Lying with Pretty Charts: It’s Still Lying
There are probably as many ways to lie as there are liars. One form of lying that particularly annoys WC is through deceptive charts. Blogger Hentry Blodgett at Business Insider has inadvertently provided a handy set of misleading charts that illustrate WC’s point.
We’ll start with one that is only a little deceptive: Unemployment rates:
The grey areas in the chart are official periods of recession. WC would describe this graph as only slightly deceptive because the “Y” axis – the vertical bit – goes to two, not zero.

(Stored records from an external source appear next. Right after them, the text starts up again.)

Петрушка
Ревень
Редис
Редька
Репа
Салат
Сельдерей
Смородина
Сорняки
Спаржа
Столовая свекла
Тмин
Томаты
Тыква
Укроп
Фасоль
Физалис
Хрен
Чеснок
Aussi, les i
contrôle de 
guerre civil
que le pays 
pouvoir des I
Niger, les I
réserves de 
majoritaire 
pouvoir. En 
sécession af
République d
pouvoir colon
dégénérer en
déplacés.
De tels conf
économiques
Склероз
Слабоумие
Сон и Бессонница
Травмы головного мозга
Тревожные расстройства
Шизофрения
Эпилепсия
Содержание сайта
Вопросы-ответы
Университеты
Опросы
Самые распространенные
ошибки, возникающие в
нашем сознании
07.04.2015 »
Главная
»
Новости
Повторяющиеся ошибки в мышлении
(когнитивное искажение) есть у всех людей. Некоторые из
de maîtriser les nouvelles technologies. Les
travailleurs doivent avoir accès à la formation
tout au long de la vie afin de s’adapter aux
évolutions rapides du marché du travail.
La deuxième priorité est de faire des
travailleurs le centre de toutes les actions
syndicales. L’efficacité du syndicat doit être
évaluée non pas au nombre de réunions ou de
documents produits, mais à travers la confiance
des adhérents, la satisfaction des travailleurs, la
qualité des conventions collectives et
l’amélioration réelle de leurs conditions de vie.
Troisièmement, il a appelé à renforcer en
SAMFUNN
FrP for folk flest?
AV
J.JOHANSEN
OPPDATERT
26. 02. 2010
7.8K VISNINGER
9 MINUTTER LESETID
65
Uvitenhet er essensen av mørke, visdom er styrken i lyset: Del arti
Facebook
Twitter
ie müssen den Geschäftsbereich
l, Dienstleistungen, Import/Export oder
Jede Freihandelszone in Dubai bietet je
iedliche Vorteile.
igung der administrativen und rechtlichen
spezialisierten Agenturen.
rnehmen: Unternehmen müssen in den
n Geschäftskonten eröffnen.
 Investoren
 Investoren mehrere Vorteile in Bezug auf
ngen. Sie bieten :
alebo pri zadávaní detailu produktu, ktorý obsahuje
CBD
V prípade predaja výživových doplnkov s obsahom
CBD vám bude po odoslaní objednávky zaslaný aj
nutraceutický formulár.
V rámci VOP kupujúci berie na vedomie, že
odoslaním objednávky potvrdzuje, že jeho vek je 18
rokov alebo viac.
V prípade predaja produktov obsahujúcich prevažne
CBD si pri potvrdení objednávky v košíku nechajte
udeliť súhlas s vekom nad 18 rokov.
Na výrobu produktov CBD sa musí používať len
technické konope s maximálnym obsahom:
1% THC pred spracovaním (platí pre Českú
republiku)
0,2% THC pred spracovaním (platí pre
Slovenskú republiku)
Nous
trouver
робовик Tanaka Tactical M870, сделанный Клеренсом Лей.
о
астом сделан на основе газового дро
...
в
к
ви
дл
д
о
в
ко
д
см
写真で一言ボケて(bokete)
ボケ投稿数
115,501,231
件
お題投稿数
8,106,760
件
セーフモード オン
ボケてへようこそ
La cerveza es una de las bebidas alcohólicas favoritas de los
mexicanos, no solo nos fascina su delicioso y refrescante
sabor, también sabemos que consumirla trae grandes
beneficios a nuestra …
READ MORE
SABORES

The compression of the unemployment rates only slightly exaggerates the appearance of the changes in the rate.
By contrast, this chart is a whopper of a lie:
If you examine the “Y” axis of this chart, it in fact ranges across just 11%, from 43% to 54%. No doubt it shows a serious decline in total wages divided by the total economy (however those may be measured), but if viewed on a 0% to 100% chart this would be a gently sloping line, not a graphic grand canyon.
Doubtlessly, the St. Louis Federal Reserve Bank and Mr. Blodgett would argue that by compressing the vertical axis, they better illustrate the problem. WC’s problem is it makes the graph deceptive and misleading.
Don’t get WC wrong. The concentration of wealth, the decline in true earning power and the unemployment rates are all terrible problems. WC has written at length about the amazing power of the Neocon to make the chickens clap for Col. Sanders. But we shouldn’t make our points with deceptive graphics. It weakens our position.